AnalysisState is a class, parametric to the type parameter A that is the concrete type of the AbstractLattice used by the analysis, that implements DomainLattice<AnalysisState<A>, AnalysisState<A>> and BaseLattice<AnalysisState<A>>. This means that all lattice operators, scoping operations, and identifier manipulations return instances of AnalysisState<A>.

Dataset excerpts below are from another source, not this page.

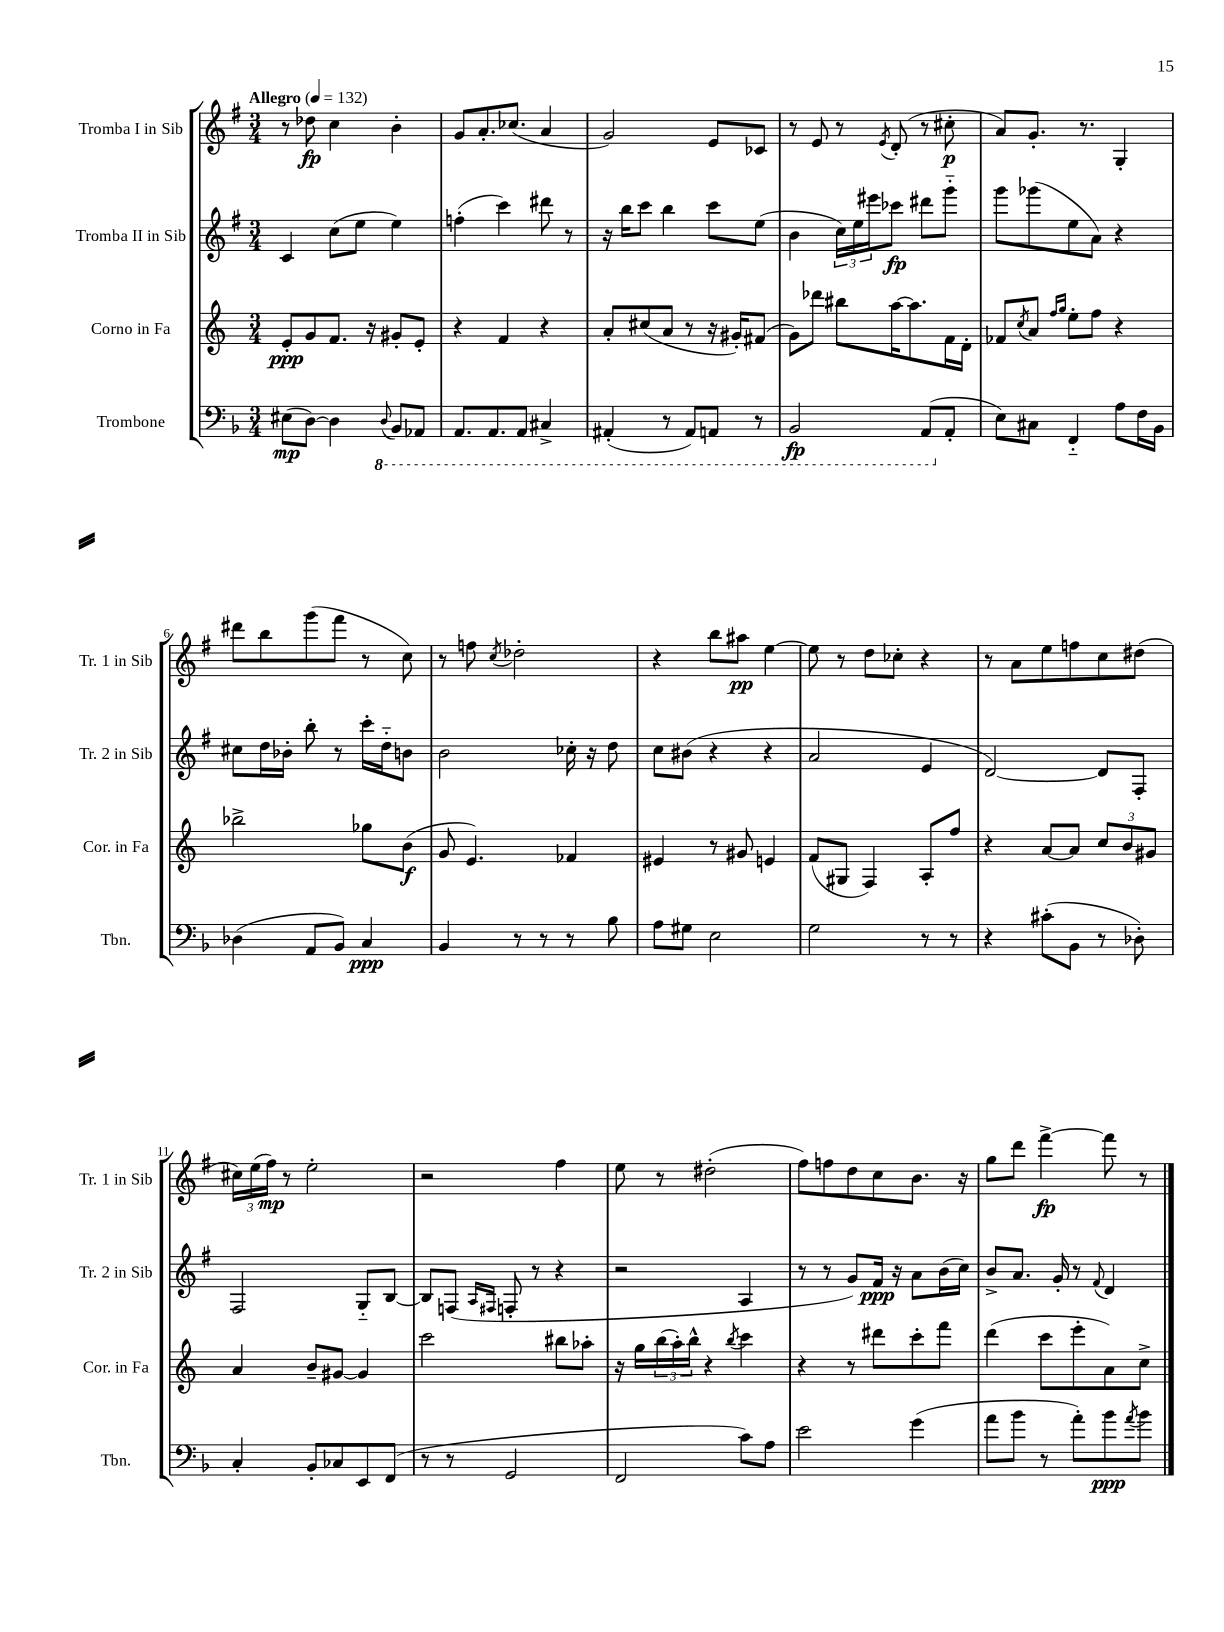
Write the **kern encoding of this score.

**kern	**kern	**kern	**kern
*staff4	*staff3	*staff2	*staff1
*clefF4	*clefG2	*clefG2	*clefG2
*k[b-]	*k[]	*k[f#]	*k[f#]
*M3/4	*M3/4	*M3/4	*M3/4
*MM132	*MM132	*MM132	*MM132
(8E#	8e'	4c	8r
[8D)	8g	.	8dd-
4D]	8.f	(8cc	4cc
.	.	8ee	.
.	16r	.	.
8qqDD	.	.	.
8BBB-	8g#'	4ee)	4b'
8AAA-	8e'	.	.
=	=	=	=
8.AAA	4r	(4ff'	8g
.	.	.	8.a'
8.AAA	.	.	.
.	4f	4ccc)	.
.	.	.	(8.cc-
8AAA	.	.	.
4CC#^	4r	8ddd#	4a
.	.	8r	.
=	=	=	=
(4AAA#'	8a'	16r	2g)
.	.	16bb	.
.	(8cc#	8ccc	.
8r	8a	4bb	.
8AAA#)	8r	.	.
8AAA	16r	8ccc	8e
.	16g#')	.	.
8r	(8f#	(8ee	8c-
=	=	=	=
2BBB-	8g)	4b	8r
.	8ddd-	.	8e
.	8bb#	24cc)	8r
.	.	24ee	.
.	.	24eee#	.
.	.	.	8qe
.	[16aa	8ccc-	(8d'
.	8.aa]	.	.
(8AAA	.	8ddd#	8r
8AA'	16f	8ggg'~	8cc#'
.	16d'	.	.
=	=	=	=
8E)	8f-	8ggg	8a)
.	8qcc	.	.
8C#	8a	(8ggg-	8.g'
.	16qqff	.	.
.	16qqgg	.	.
4FF'~	8ee'	8ee	.
.	.	.	8.r
.	8ff	8a)	.
8A	4r	4r	4G'
16F	.	.	.
16BB-	.	.	.
=	=	=	=
(4D-	2bb-^	8cc#	8ddd#
.	.	16dd	8bb
.	.	16b-'	.
8AA	.	8bb'	(8ggg
8BB-)	.	8r	8fff#
4C	8gg-	16ccc'	8r
.	.	16dd'~	.
.	(8b	8b	8cc)
=	=	=	=
4BB-	8g	2b	8r
.	4.e)	.	8ff
.	.	.	8qcc
8r	.	.	2dd-'
8r	.	.	.
8r	4f-	16cc-'	.
.	.	16r	.
8B-	.	8dd	.
=	=	=	=
8A	4e#	8cc	4r
8G#	.	(8b#	.
2E	8r	4r	8bb
.	8g#	.	8aa#
.	4e	4r	[4ee
=	=	=	=
2G	(8f	2a	8ee]
.	8G#	.	8r
.	4F)	.	8dd
.	.	.	8cc-'
8r	8A'	4e	4r
8r	8ff	.	.
=	=	=	=
4r	4r	[2d)	8r
.	.	.	8a
(8c#'	[8a	.	8ee
8BB-	8a]	.	8ff
8r	12cc	8d]	8cc
.	12b	.	.
8D-')	.	8F#'	(8dd#
.	12g#	.	.
=	=	=	=
4C'	4a	2F#	24cc#)
.	.	.	(24ee
.	.	.	24ff#)
.	.	.	8r
8BB-'	8b~	.	2ee'
8C-	[8g#	.	.
8EE	4g#]	8G'~	.
(8FF	.	[8B	.
=	=	=	=
8r	2ccc	8B]	2r
8r	.	(8F	.
.	.	16qqA	.
.	.	16qqF#	.
2GG	.	8F'	.
.	.	8r	.
.	8bb#	4r	4ff#
.	8aa-'	.	.
=	=	=	=
2FF	16r	2r	8ee
.	16gg	.	.
.	(24bb	.	8r
.	24aa')	.	.
.	24bb^^	.	.
.	4r	.	(2dd#'
.	8qbb	.	.
8c)	4ccc	4A	.
8A	.	.	.
=	=	=	=
2e	4r	8r	8ff#)
.	.	8r	8ff
.	8r	8g)	8dd
.	8ddd#	16f#	8cc
.	.	16r	.
(4g	8ccc'	8a	8.b
.	8fff	(16b	.
.	.	16cc)	16r
=	=	=	=
8a	(4ddd	8b^	8gg
8b-	.	8.a	8ddd
8r	8ccc	.	[4fff#^
.	.	16g'	.
8a')	8eee'	8r	.
.	.	8qqf#	.
8b-	8a)	4d	8fff#]
8qa	.	.	.
8b-	8cc^	.	8r
==	==	==	==
*-	*-	*-	*-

Similarly to the ProgramState, AnalysisState implements lattice operations by propagating the calls to its inner components and combining the results into a new AnalysisState instance. Additionally, it provides accessors for its components, accessors for the components of the execution state, proxies for the execution’s ProgramState methods (e.g., getExecutionInfo and withTopMemory) and methods to add or remove new errors and smashed errors. AnalysusState is the lattice instance managed and produced by LiSA’s Analysis.

Recall that AnalysisState, ProgramState, and AbstractLattice all represent the state of the program at a given program point, and to not contain the logic to update it when executing instructions. This logic is instead contained in Semantic Domains, that manipulate these lattices to reflect the effect of instructions on the program state.